*** Begin section ***

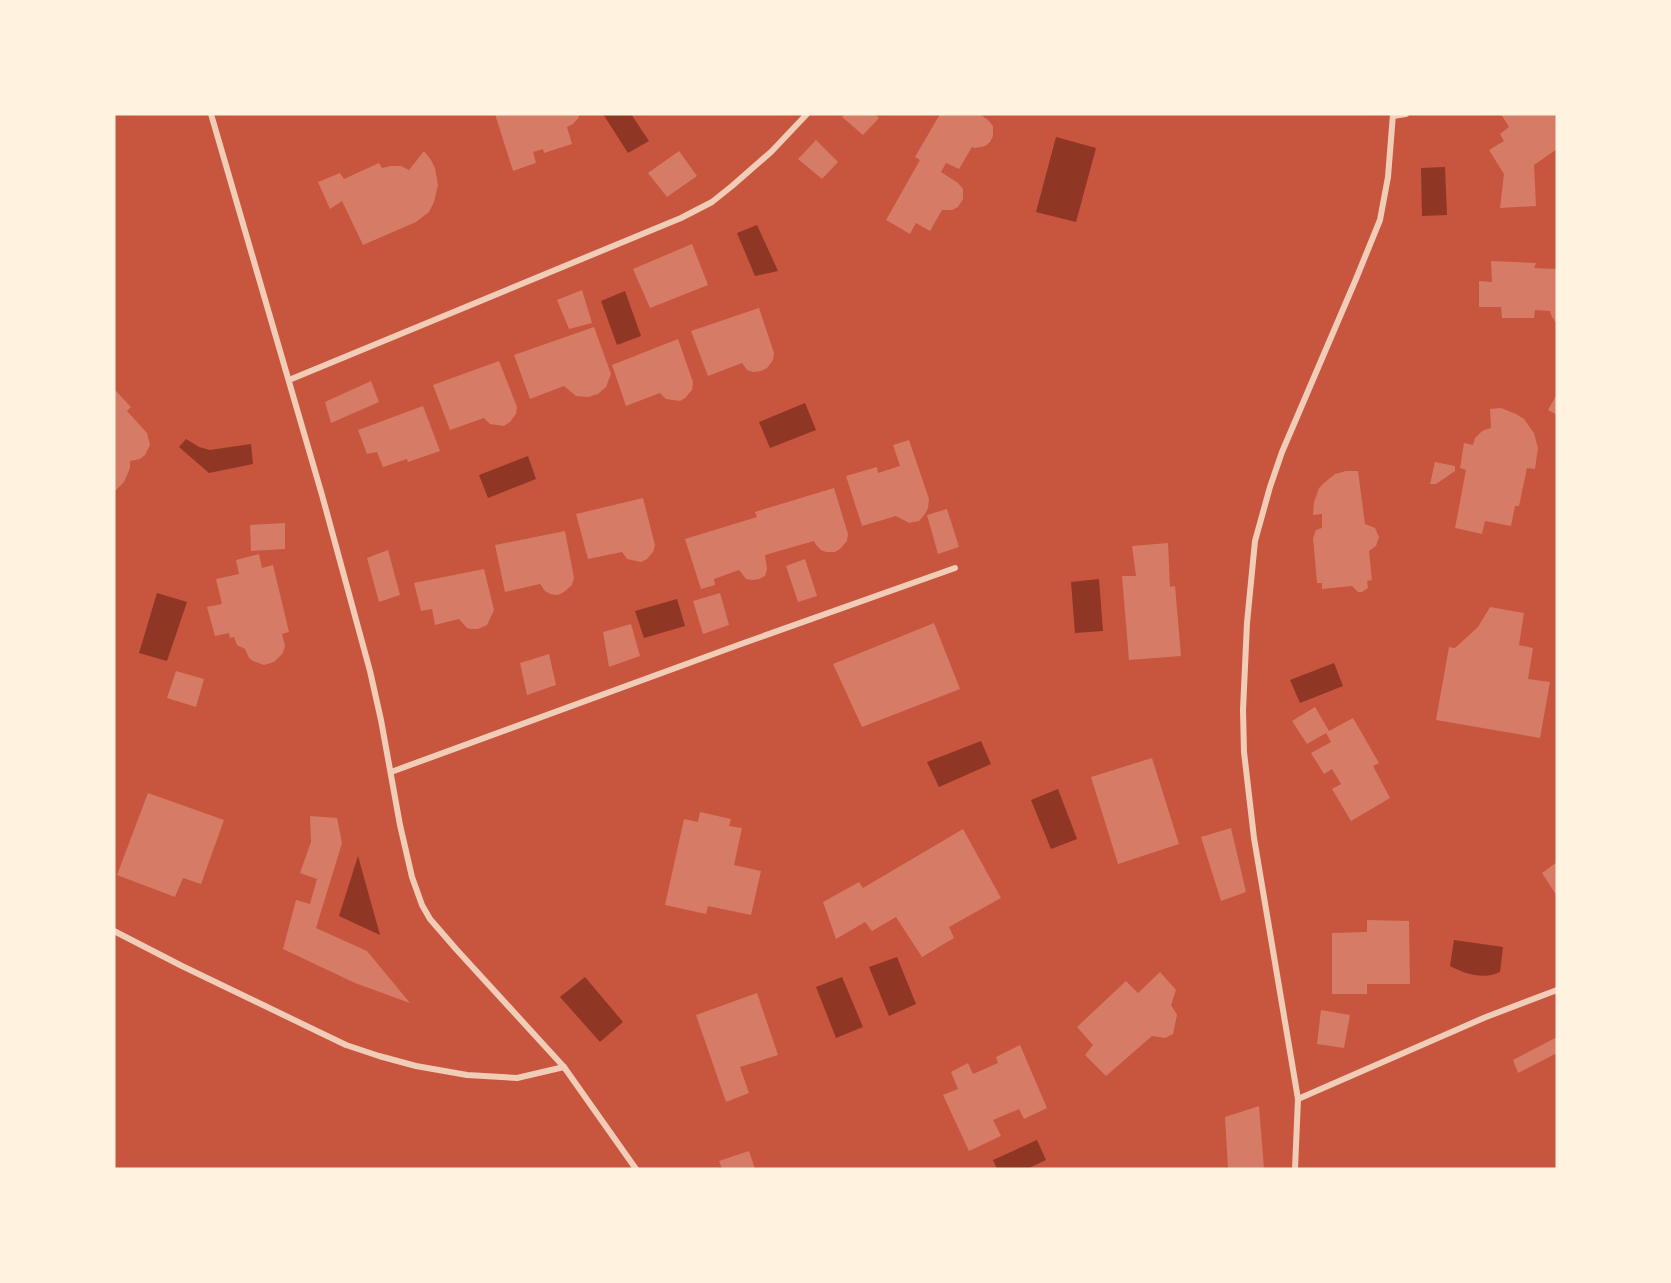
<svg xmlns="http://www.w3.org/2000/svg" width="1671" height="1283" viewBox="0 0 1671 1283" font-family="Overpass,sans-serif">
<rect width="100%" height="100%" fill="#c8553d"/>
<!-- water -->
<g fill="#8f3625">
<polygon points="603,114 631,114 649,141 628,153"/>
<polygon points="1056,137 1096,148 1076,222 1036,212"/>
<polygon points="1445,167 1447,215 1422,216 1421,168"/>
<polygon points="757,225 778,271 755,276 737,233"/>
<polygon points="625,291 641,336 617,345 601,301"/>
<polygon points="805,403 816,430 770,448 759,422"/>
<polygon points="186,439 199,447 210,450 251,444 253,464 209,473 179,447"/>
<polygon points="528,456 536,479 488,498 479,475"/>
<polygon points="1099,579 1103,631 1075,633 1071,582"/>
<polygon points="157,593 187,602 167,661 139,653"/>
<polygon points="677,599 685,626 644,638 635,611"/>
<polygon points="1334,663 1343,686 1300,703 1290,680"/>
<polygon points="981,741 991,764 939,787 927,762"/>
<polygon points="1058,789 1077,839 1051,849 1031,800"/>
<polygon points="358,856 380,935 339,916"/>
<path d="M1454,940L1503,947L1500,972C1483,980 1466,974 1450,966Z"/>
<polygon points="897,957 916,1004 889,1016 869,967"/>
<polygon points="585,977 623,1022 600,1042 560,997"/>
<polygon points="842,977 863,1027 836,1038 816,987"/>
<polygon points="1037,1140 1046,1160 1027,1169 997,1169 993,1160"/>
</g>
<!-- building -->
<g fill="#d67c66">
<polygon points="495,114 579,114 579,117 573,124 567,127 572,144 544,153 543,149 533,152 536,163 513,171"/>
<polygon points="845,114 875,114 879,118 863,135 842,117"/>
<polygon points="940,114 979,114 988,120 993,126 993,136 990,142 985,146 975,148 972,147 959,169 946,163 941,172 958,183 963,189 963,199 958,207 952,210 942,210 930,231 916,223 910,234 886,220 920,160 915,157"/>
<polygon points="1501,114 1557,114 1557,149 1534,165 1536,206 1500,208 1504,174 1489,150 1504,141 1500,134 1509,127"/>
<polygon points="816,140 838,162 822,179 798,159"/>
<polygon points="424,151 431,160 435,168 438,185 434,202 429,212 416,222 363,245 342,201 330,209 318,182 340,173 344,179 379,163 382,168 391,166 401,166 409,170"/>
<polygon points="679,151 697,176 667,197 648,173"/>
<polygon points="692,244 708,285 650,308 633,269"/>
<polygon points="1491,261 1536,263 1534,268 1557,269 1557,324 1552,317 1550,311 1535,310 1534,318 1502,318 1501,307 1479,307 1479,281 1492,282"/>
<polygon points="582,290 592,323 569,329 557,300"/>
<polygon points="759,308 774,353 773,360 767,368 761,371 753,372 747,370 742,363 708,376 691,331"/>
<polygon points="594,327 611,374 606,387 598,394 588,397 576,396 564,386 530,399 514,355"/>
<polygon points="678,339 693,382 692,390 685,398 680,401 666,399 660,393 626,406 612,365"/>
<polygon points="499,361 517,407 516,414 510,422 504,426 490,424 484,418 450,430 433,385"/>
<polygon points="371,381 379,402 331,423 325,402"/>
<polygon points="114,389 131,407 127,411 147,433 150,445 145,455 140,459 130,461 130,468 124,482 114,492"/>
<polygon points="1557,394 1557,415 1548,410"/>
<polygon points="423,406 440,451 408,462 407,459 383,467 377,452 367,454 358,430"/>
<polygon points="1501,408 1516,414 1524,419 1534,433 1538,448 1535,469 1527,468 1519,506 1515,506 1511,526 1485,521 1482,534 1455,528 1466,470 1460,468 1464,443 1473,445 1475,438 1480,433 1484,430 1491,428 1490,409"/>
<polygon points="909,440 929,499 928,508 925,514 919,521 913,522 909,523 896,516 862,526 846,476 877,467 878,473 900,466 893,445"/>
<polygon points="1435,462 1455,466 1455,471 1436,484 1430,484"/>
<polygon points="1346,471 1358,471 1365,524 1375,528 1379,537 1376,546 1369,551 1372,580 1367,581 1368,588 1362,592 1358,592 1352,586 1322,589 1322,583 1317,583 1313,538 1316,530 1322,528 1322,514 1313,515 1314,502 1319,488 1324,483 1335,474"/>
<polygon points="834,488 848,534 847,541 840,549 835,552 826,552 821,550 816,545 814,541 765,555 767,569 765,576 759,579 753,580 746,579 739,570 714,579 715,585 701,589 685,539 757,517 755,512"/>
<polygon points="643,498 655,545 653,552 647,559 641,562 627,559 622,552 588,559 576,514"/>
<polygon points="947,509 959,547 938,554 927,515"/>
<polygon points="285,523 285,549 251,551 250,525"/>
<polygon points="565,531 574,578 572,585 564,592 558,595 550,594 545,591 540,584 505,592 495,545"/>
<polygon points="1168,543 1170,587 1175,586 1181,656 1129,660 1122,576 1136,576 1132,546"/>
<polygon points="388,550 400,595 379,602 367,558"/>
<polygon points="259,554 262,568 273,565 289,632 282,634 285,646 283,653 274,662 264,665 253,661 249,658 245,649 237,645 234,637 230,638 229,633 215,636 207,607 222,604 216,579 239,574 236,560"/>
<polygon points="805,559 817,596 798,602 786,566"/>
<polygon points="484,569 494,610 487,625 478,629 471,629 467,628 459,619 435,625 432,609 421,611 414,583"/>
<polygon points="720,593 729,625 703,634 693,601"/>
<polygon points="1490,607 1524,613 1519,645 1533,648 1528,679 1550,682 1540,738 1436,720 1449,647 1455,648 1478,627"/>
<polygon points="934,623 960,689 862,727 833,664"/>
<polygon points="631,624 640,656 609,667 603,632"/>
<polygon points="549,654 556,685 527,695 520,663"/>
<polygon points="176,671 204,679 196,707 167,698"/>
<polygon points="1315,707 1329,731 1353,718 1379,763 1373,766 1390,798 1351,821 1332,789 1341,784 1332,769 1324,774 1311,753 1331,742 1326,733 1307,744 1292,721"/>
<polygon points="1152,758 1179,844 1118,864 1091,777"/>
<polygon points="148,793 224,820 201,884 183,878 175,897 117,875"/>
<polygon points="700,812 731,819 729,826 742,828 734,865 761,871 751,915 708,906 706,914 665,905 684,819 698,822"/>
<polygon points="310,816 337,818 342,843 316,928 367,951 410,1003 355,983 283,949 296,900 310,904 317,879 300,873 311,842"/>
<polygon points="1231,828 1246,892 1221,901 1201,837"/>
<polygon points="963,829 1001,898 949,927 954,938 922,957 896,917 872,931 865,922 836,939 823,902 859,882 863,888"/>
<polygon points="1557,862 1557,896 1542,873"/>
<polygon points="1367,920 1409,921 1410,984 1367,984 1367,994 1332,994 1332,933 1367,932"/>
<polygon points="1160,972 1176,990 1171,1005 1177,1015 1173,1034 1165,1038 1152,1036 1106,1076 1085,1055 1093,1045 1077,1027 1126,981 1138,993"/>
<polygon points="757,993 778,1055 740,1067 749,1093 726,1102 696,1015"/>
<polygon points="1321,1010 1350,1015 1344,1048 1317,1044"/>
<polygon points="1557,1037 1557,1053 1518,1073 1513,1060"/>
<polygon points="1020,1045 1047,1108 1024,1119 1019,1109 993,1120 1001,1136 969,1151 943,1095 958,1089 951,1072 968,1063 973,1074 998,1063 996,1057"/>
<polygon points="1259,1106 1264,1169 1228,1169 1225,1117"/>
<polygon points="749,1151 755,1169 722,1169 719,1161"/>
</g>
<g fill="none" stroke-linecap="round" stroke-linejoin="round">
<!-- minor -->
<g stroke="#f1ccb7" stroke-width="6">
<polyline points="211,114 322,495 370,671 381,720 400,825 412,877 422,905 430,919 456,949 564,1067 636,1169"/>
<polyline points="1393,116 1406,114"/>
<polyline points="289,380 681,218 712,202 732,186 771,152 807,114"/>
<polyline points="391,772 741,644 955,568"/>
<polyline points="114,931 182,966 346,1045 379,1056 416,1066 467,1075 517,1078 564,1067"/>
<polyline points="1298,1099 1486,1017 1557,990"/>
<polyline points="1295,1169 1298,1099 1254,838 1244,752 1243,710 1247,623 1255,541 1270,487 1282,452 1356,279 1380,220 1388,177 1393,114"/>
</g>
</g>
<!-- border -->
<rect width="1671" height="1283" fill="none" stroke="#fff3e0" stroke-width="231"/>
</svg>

*** End section ***
*** Begin section ***

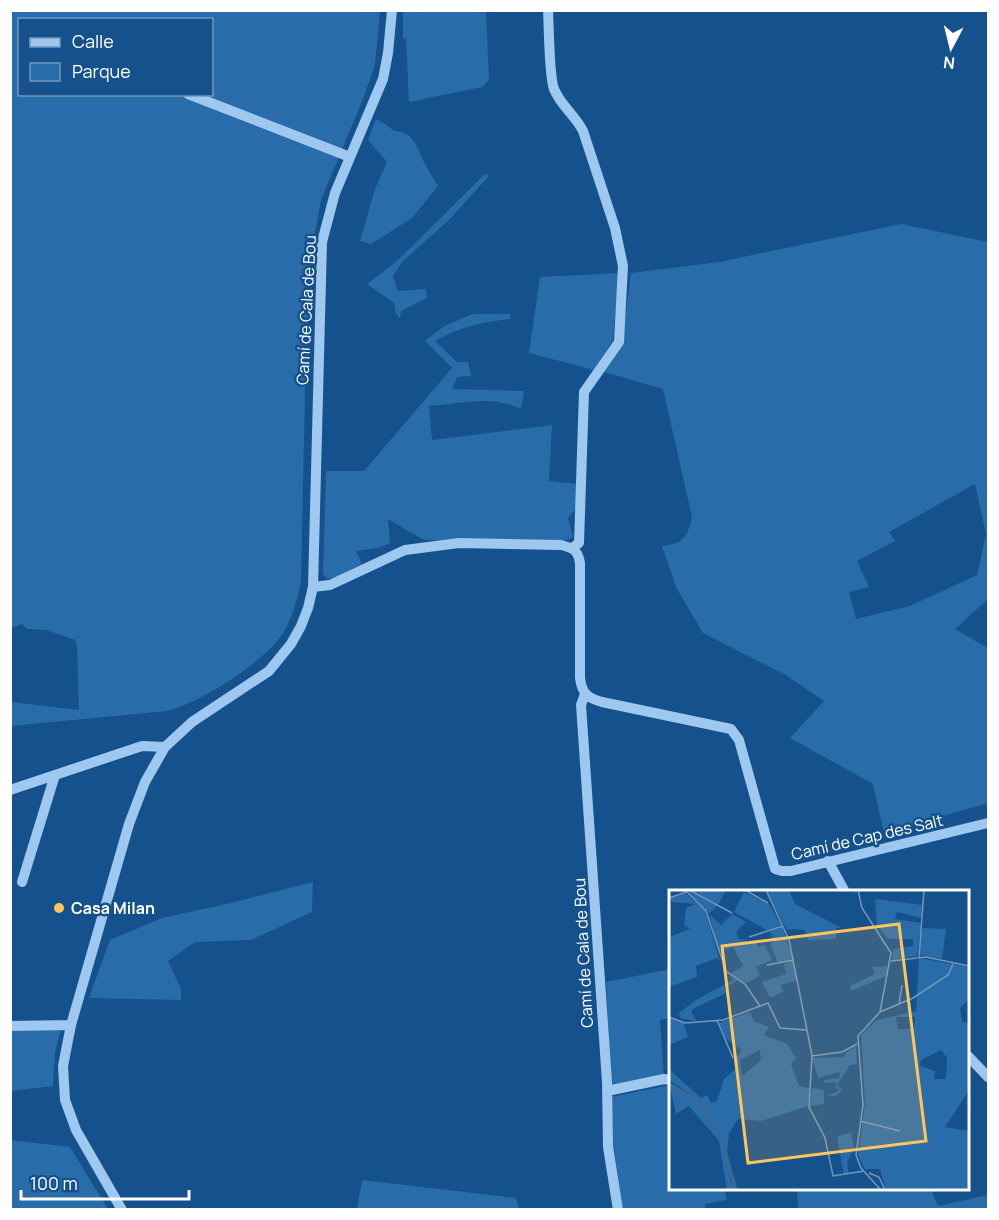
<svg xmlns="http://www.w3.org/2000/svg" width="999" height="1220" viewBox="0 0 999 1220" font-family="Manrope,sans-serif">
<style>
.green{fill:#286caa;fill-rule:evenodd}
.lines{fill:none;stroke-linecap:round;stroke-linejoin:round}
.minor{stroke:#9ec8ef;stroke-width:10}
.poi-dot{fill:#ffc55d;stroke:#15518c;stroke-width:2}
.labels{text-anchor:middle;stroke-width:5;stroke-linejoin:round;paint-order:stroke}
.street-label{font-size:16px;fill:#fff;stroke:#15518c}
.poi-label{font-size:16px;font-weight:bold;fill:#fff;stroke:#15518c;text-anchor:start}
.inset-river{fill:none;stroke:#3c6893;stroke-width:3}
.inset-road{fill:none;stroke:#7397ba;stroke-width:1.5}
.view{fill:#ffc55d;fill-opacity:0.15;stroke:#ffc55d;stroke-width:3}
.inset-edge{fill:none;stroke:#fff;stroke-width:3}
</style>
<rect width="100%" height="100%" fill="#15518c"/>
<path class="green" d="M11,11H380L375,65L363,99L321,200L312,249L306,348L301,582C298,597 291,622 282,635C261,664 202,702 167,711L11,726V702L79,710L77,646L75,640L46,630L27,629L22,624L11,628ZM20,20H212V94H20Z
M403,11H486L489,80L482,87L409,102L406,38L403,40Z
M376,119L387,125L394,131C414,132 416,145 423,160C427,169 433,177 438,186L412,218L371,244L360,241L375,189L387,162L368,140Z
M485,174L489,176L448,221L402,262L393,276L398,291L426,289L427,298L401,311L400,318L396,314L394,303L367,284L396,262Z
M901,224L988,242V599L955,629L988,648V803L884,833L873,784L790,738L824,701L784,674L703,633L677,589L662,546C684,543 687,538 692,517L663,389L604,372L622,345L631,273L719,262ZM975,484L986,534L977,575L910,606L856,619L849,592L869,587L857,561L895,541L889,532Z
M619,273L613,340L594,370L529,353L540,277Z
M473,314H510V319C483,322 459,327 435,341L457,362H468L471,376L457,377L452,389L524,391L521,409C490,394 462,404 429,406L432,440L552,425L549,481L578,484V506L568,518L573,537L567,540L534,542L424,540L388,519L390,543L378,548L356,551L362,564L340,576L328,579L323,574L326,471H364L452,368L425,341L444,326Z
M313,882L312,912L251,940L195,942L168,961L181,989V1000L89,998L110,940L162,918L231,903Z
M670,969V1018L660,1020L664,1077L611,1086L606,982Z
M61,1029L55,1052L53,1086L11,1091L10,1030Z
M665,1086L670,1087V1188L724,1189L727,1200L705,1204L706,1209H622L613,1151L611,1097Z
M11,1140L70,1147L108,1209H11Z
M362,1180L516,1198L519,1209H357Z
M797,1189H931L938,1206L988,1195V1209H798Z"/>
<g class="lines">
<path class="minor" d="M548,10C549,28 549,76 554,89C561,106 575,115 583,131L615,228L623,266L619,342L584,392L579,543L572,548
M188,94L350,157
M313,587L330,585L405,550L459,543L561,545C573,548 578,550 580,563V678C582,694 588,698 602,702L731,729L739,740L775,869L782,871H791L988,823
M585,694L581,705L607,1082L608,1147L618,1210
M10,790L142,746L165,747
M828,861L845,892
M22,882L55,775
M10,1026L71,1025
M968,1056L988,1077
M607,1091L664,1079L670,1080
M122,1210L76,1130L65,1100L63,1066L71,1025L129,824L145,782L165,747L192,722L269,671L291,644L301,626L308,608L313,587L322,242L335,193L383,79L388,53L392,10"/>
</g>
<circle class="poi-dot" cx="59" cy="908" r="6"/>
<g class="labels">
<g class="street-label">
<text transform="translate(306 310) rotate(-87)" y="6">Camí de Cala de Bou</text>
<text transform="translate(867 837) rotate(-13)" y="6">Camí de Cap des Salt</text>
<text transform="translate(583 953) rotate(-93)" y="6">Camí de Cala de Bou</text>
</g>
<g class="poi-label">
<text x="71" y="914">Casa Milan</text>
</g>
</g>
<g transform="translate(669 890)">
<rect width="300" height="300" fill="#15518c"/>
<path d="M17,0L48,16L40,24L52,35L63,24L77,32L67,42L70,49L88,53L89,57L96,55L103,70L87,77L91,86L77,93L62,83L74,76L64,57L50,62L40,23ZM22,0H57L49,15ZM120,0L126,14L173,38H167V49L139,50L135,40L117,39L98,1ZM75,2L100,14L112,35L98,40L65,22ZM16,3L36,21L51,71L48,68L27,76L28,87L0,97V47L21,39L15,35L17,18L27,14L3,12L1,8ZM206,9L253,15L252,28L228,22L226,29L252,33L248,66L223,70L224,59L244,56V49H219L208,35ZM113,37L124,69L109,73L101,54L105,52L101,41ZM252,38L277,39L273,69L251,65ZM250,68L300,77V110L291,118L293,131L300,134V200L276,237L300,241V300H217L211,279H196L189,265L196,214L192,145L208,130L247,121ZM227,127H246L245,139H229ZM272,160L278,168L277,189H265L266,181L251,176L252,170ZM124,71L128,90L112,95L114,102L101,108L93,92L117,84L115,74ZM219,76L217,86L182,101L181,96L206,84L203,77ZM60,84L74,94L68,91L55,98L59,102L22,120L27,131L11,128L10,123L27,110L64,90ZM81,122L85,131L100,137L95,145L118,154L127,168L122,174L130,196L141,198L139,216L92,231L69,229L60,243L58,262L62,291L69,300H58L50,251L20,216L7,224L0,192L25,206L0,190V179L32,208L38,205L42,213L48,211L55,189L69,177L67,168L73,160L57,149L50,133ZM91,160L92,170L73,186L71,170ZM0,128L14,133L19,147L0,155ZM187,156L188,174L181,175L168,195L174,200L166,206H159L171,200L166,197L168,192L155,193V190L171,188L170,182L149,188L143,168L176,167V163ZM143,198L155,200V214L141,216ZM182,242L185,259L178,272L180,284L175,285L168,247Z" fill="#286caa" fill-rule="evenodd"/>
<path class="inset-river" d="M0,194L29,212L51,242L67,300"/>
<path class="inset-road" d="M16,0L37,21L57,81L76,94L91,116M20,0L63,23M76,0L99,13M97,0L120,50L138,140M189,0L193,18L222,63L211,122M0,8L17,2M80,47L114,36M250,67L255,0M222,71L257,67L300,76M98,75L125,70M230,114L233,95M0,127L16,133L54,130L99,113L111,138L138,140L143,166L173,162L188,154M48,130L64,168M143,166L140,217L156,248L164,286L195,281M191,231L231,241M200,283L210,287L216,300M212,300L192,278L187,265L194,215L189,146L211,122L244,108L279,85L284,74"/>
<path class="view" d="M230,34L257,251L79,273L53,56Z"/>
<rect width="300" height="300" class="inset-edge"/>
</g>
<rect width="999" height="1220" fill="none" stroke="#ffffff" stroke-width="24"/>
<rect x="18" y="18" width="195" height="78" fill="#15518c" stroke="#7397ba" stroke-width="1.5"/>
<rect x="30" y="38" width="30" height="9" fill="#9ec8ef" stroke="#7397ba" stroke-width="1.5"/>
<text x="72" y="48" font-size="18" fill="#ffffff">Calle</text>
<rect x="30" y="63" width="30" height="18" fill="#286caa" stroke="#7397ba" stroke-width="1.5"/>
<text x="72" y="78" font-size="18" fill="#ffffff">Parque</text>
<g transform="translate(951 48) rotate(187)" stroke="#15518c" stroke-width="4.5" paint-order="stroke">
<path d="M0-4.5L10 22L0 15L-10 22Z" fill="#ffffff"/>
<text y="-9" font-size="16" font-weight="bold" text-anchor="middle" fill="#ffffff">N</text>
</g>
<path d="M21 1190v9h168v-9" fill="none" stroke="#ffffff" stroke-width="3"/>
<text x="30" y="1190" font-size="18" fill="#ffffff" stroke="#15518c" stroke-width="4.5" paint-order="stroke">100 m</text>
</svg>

*** End section ***

## WORK TO BE COMPLETED:
For every line in the data above that has the string "lines", return that line.

## RESPONSE TO THIS TASK:
.lines{fill:none;stroke-linecap:round;stroke-linejoin:round}
<g class="lines">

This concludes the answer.